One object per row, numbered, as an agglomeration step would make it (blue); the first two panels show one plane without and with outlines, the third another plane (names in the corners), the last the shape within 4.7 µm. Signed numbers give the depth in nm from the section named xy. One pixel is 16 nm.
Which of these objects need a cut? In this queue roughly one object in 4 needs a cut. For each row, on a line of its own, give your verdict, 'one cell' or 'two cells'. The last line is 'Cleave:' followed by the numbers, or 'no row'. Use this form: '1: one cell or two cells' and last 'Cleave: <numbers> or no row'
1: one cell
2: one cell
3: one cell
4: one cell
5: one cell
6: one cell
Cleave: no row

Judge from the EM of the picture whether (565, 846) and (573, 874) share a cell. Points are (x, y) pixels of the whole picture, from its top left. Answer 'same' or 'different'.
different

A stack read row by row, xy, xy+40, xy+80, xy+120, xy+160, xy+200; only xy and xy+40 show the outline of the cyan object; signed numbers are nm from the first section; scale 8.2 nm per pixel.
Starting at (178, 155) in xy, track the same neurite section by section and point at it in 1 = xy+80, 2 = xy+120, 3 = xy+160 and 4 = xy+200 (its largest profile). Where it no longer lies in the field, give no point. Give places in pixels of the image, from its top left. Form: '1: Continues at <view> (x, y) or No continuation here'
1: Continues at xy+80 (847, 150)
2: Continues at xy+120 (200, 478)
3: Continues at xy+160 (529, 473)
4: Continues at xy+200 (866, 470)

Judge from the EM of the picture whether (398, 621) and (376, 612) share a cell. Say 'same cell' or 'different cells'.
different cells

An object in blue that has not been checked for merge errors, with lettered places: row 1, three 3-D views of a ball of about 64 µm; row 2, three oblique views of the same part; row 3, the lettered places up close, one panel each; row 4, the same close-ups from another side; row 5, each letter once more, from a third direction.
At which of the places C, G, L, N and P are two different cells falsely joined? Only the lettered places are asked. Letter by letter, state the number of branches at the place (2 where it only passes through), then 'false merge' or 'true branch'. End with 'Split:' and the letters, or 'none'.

● **What to produce**:
Each line of the listing must be transcribed precisely as it appears.

● **Answer section**:
One object per row, numbered, as an agglomeration step would make it (blue); the first two panels show one plane without and with outlines, the third another plane (names in the corners), the last the shape within 4.7 µm. Signed numbers give the depth in nm from the section named xy. One pixel is 16 nm.
Which of these objects need a cut? In this queue roughly one object in 4 needs a cut. For each row, on a line of its own, give your verdict, 'one cell' or 'two cells'. The last line is 'Cleave:' followed by the numbers, or 'no row'. Use this form: '1: one cell or two cells' and last 'Cleave: <numbers> or no row'
1: one cell
2: one cell
3: one cell
4: one cell
5: one cell
6: one cell
Cleave: no row

Judge from the EM of the picture whether (565, 846) and (573, 874) share a cell. Points are (x, y) pixels of the whole picture, from its top left. Answer 'same' or 'different'.
different

A stack read row by row, xy, xy+40, xy+80, xy+120, xy+160, xy+200; only xy and xy+40 show the outline of the cyan object; signed numbers are nm from the first section; scale 8.2 nm per pixel.
Starting at (178, 155) in xy, track the same neurite section by section and point at it in 1 = xy+80, 2 = xy+120, 3 = xy+160 and 4 = xy+200 (its largest profile). Where it no longer lies in the field, give no point. Give places in pixels of the image, from its top left. Form: '1: Continues at <view> (x, y) or No continuation here'
1: Continues at xy+80 (847, 150)
2: Continues at xy+120 (200, 478)
3: Continues at xy+160 (529, 473)
4: Continues at xy+200 (866, 470)

Judge from the EM of the picture whether (398, 621) and (376, 612) share a cell. Say 'same cell' or 'different cells'.
different cells

An object in blue that has not been checked for merge errors, with lettered places: row 1, three 3-D views of a ball of about 64 µm; row 2, three oblique views of the same part; row 3, the lettered places up close, one panel each; row 4, the same close-ups from another side; row 5, each letter once more, from a third direction.
At which of the places C, G, L, N and P are two different cells falsely joined? Only the lettered places are asked. Letter by letter, state the number of branches at the place (2 where it only passes through), then 'false merge' or 'true branch'. End with 'Split:' and the letters, or 'none'.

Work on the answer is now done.